Sí, lo consiguió.
Felipe Orts, ante su público y en la
Copa del Mundo de Benidorm, logró subirse al podio de una carrera que ganó
Mathieu van der Poel. El alicantino hizo historia como el mejor de la historia de la disciplina en España, completando una actuación que jamás olvidará.
Mathieu van der Poel decidió la carrera casi antes de que echara a rodar. Pero la carrera no fue solo suya. Para
Felipe Orts, fue el día en que su Copa del Mundo de casa se convirtió por fin en algo perdurable.
“Esto es increíble para mí”, dijo Orts en su entrevista inmediata tras la carrera. Ya se había colocado en la salida con esa idea presente. En el casco llevaba su ciudad natal, Villajoyosa, a pocos kilómetros de la costa desde Benidorm.
“Aquí ves mi ciudad, Villajoyosa”, dijo. “Ese lugar siempre está en mi cabeza. Quiero que todo el mundo conozca mi pueblo.”
El momento en que Orts eligió su carrera
Mientras Van der Poel se marchaba por delante, la carrera por detrás nunca se estabilizó. Hubo ataques, parones, reagrupamientos y dudas. Orts se negó a que ese caos dictara su día. “Ataqué en el momento justo”, dijo. “Pude abrir un pequeño hueco y luego
Thibau Nys llegó hasta mí. Tiró muy fuerte. Pudimos colaborar, pero en las últimas vueltas iba completamente al límite.”
Felipe Orts se subió al podio en la Copa del Mundo de Benidorm.
Aquella decisión fracturó la lucha por el podio. En lugar de ser uno más esperando el movimiento de otro, Orts pasó a tener un papel nítido.
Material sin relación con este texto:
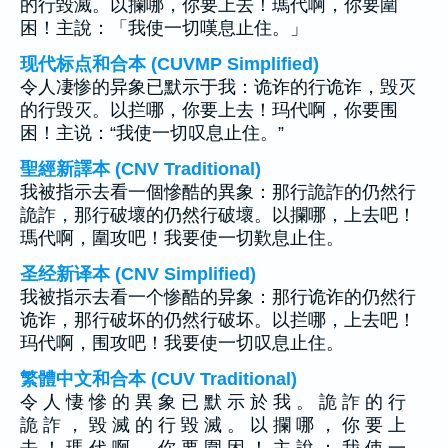
的行毀滅。以攔哪，你要上去！瑪代啊，你要圍
困！主說：「我使一切嘆息止住。」
现代标点和合本 (CUVMP Simplified)
令人凄惨的异象已默示于我：诡诈的行诡诈，毁灭
的行毁灭。以拦哪，你要上去！玛代啊，你要围
困！主说：“我使一切叹息止住。”
聖經新譯本 (CNV Traditional)
我被指示去看一個慘酷的異象：那行詭詐的仍然行
詭詐，那行破壞的仍然行破壞。以攔哪，上去吧！
瑪代啊，圍攻吧！我要使一切歎息止住。
圣经新译本 (CNV Simplified)
我被指示去看一个惨酷的异象：那行诡诈的仍然行
诡诈，那行破坏的仍然行破坏。以拦哪，上去吧！
玛代啊，围攻吧！我要使一切叹息止住。
繁體中文和合本 (CUV Traditional)
令 人 悽 慘 的 異 象 已 默 示 於 我 。 詭 詐 的 行
詭 詐 ， 毀 滅 的 行 毀 滅 。 以 攔 哪 ， 你 要 上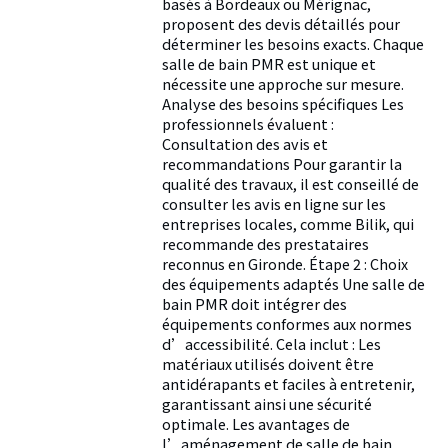
basés à Bordeaux ou Mérignac,
proposent des devis détaillés pour
déterminer les besoins exacts. Chaque
salle de bain PMR est unique et
nécessite une approche sur mesure.
Analyse des besoins spécifiques Les
professionnels évaluent :
Consultation des avis et
recommandations Pour garantir la
qualité des travaux, il est conseillé de
consulter les avis en ligne sur les
entreprises locales, comme Bilik, qui
recommande des prestataires
reconnus en Gironde. Étape 2 : Choix
des équipements adaptés Une salle de
bain PMR doit intégrer des
équipements conformes aux normes
d’accessibilité. Cela inclut : Les
matériaux utilisés doivent être
antidérapants et faciles à entretenir,
garantissant ainsi une sécurité
optimale. Les avantages de
l’aménagement de salle de bain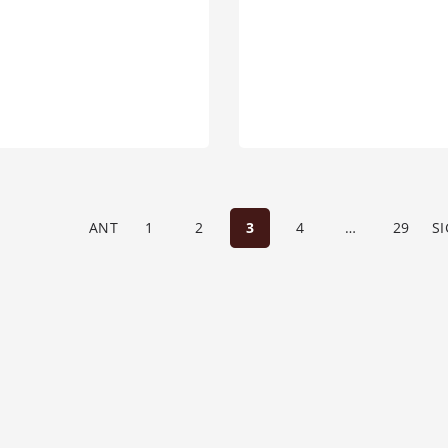
ANT
1
2
3
4
…
29
S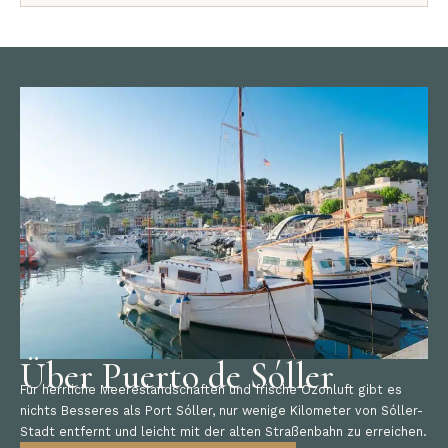
Über Puerto de Sóller
Für herrliche Meereslandschaften und frische Ozonluft gibt es
nichts Besseres als Port Sóller, nur wenige Kilometer von Sóller-
Stadt entfernt und leicht mit der alten Straßenbahn zu erreichen.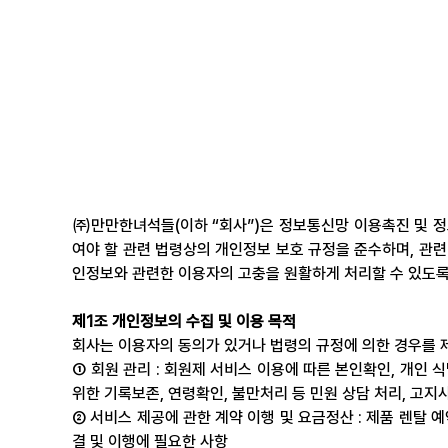
㈜만만한녀석들(이하 “회사”)은 정보통신망 이용촉진 및 
여야 할 관련 법령상의 개인정보 보호 규정을 준수하며, 관
인정보와 관련한 이용자의 고충을 원활하게 처리할 수 있도
제1조 개인정보의 수집 및 이용 목적
회사는 이용자의 동의가 있거나 법령의 규정에 의한 경우를 
① 회원 관리 : 회원제 서비스 이용에 따른 본인확인, 개인 식
위한 기록보존, 연령확인, 불만처리 등 민원 상담 처리, 고지
② 서비스 제공에 관한 계약 이행 및 요금정산 : 제품 렌탈 예
결 및 이행에 필요한 사항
Trabajar cuando se podía. Sobrevivir cuando tocaba. Mantener la renta.
Cuando Thibau Nys se marchó por fin en la última vuelta, la carrera de Orts volvió a cambiar. Ya no se trataba de ganar una posición, sino de defender la suya. “Thibau fue segundo, yo tercero. Estoy muy contento con mi carrera, con el público y con mi puesto en el podio.”
Lo que vino en la meta explicó por qué el resultado significaba tanto. “Estoy muy feliz”, dijo Orts. “Había muchísima gente apoyándome. Subir al podio aquí, en casa, es una locura absoluta. Estoy muy contento.”
Benidorm no es Villajoyosa, pero está lo bastante cerca como para que el público resulte familiar y el ruido, personal. En un día dominado por el campeón del mundo, Orts encontró su propia manera de hacer la carrera inolvidable, no venciendo al mayor nombre del ciclocross, sino convirtiendo un podio de la Copa del Mundo en un regreso a casa.